The expected response is an exact repetition of every record, with images excluded.

----- Dataset entries

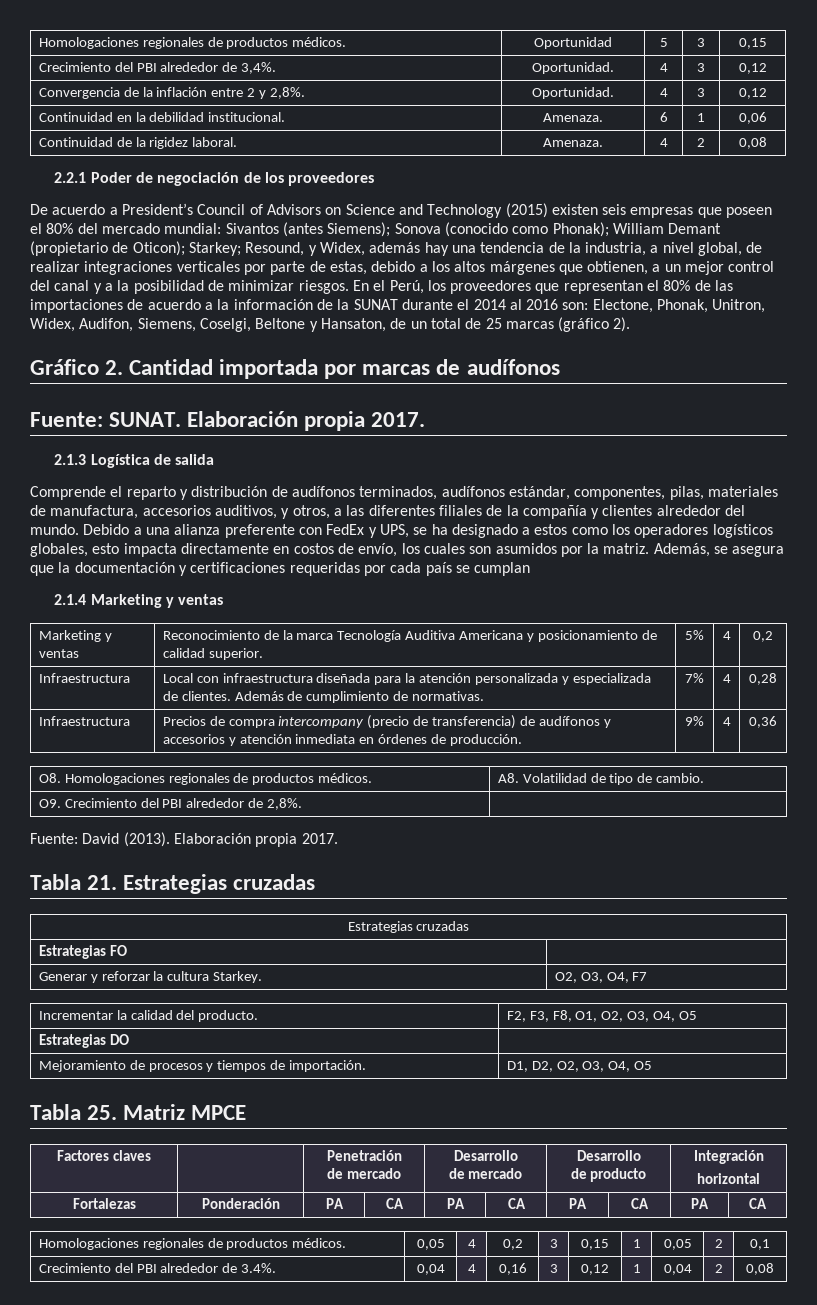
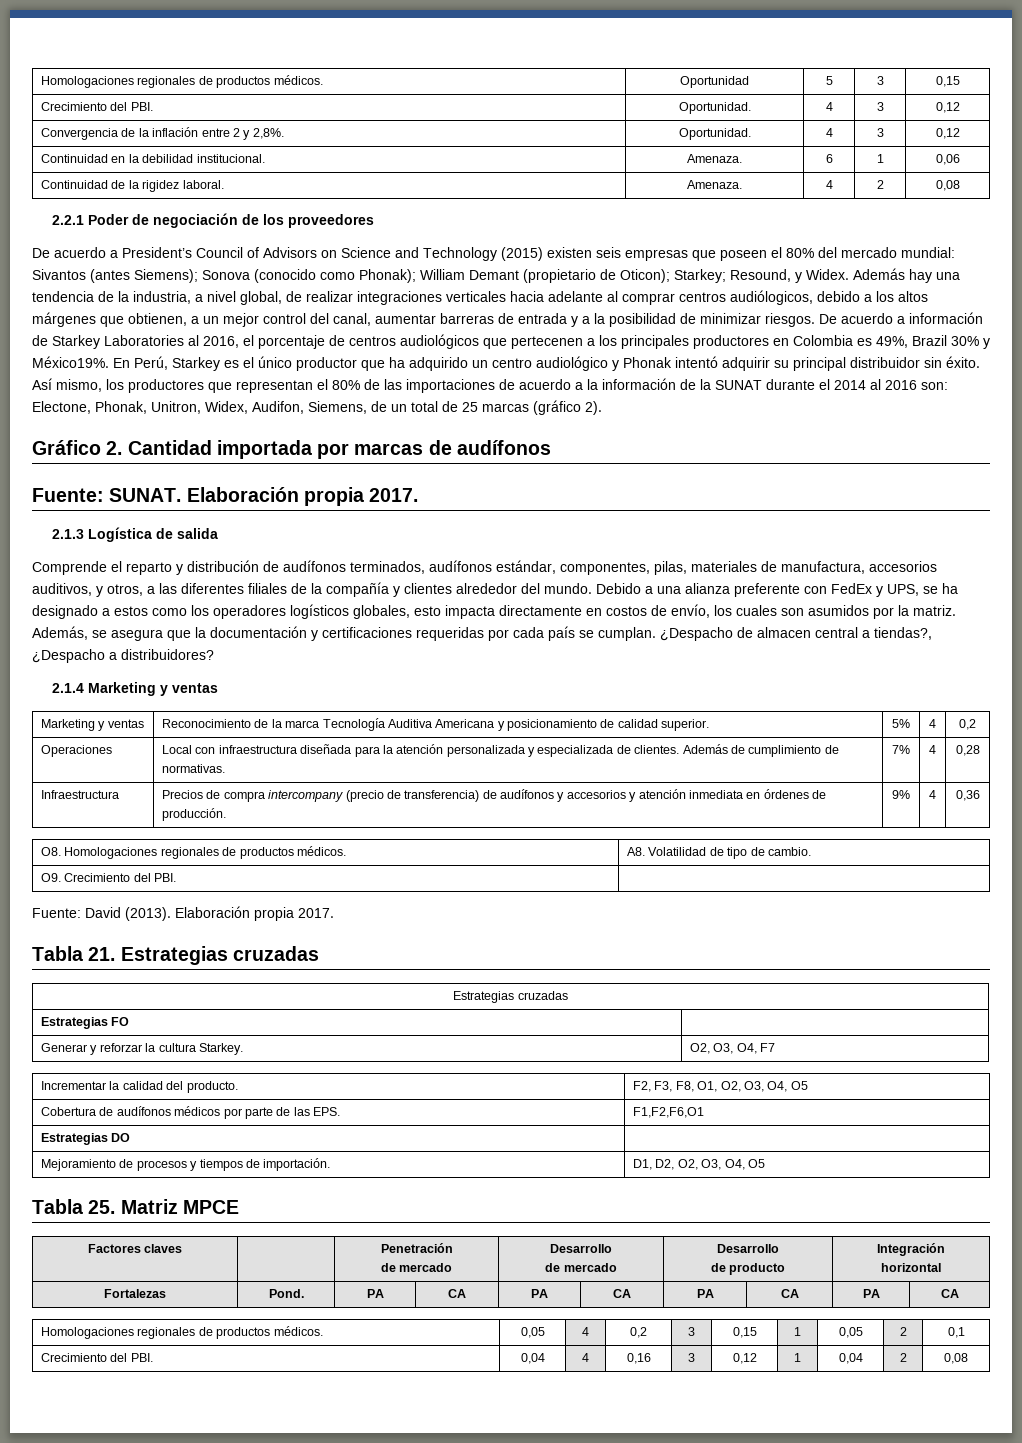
[136,62,277,74] PBI alrededor de 3,4%. -> [130,102,153,111] PBI.
[319,242,421,256] Widex, además -> [806,268,905,280] Widex. Además
[243,261,367,275] por parte de estas, -> [510,290,813,305] hacia adelante al comprar centros audiólogicos,
[54,280,90,291] canal -> [333,313,567,326] canal, aumentar barreras de entrada
[352,280,532,294] En el Perú, los proveedores -> [819,312,983,324] [32,334,990,349] [32,356,980,371] [32,378,204,393] De acuerdo a información de Starkey Laboratories al 2016, el porcentaje de centros audiológicos que pertecenen a los principales productores en Colombia es 49%, Brazil 30% y México19%. En Perú, Starkey es el único productor que ha adquirido un centro audiológico y Phonak intentó adquirir su principal distribuidor sin éxito. Así mismo, los productores
[199,318,386,332] Coselgi, Beltone y Hansaton, -> (367, 407) none
[474,562,531,576] cumplan -> [598,627,932,641] [32,649,214,663] cumplan. ¿Despacho de almacen central a tiendas?, ¿Despacho a distribuidores?
[38,673,130,683] Infraestructura -> [41,745,113,757] Operaciones
[162,798,303,810] PBI alrededor de 2,8%. -> [154,873,177,882] PBI.
(698, 1015) none -> [41,1106,341,1119] [633,1107,705,1118] // Cobertura de audífonos médicos por parte de las EPS. | F1,F2,F6,O1
[201,1198,280,1209] Ponderación -> [268,1289,304,1298] Pond.
[136,1263,277,1273] PBI alrededor de 3.4%. -> [130,1353,153,1362] PBI.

----------

Answer for this exercise:
[136,62,277,74] PBI alrededor de 3,4%. -> [130,102,153,111] PBI.
[319,242,421,256] Widex, además -> [806,268,905,280] Widex. Además
[243,261,367,275] por parte de estas, -> [510,290,813,305] hacia adelante al comprar centros audiólogicos,
[54,280,90,291] canal -> [333,313,567,326] canal, aumentar barreras de entrada
[352,280,532,294] En el Perú, los proveedores -> [819,312,983,324] [32,334,990,349] [32,356,980,371] [32,378,204,393] De acuerdo a información de Starkey Laboratories al 2016, el porcentaje de centros audiológicos que pertecenen a los principales productores en Colombia es 49%, Brazil 30% y México19%. En Perú, Starkey es el único productor que ha adquirido un centro audiológico y Phonak intentó adquirir su principal distribuidor sin éxito. Así mismo, los productores
[199,318,386,332] Coselgi, Beltone y Hansaton, -> (367, 407) none
[474,562,531,576] cumplan -> [598,627,932,641] [32,649,214,663] cumplan. ¿Despacho de almacen central a tiendas?, ¿Despacho a distribuidores?
[38,673,130,683] Infraestructura -> [41,745,113,757] Operaciones
[162,798,303,810] PBI alrededor de 2,8%. -> [154,873,177,882] PBI.
(698, 1015) none -> [41,1106,341,1119] [633,1107,705,1118] // Cobertura de audífonos médicos por parte de las EPS. | F1,F2,F6,O1
[201,1198,280,1209] Ponderación -> [268,1289,304,1298] Pond.
[136,1263,277,1273] PBI alrededor de 3.4%. -> [130,1353,153,1362] PBI.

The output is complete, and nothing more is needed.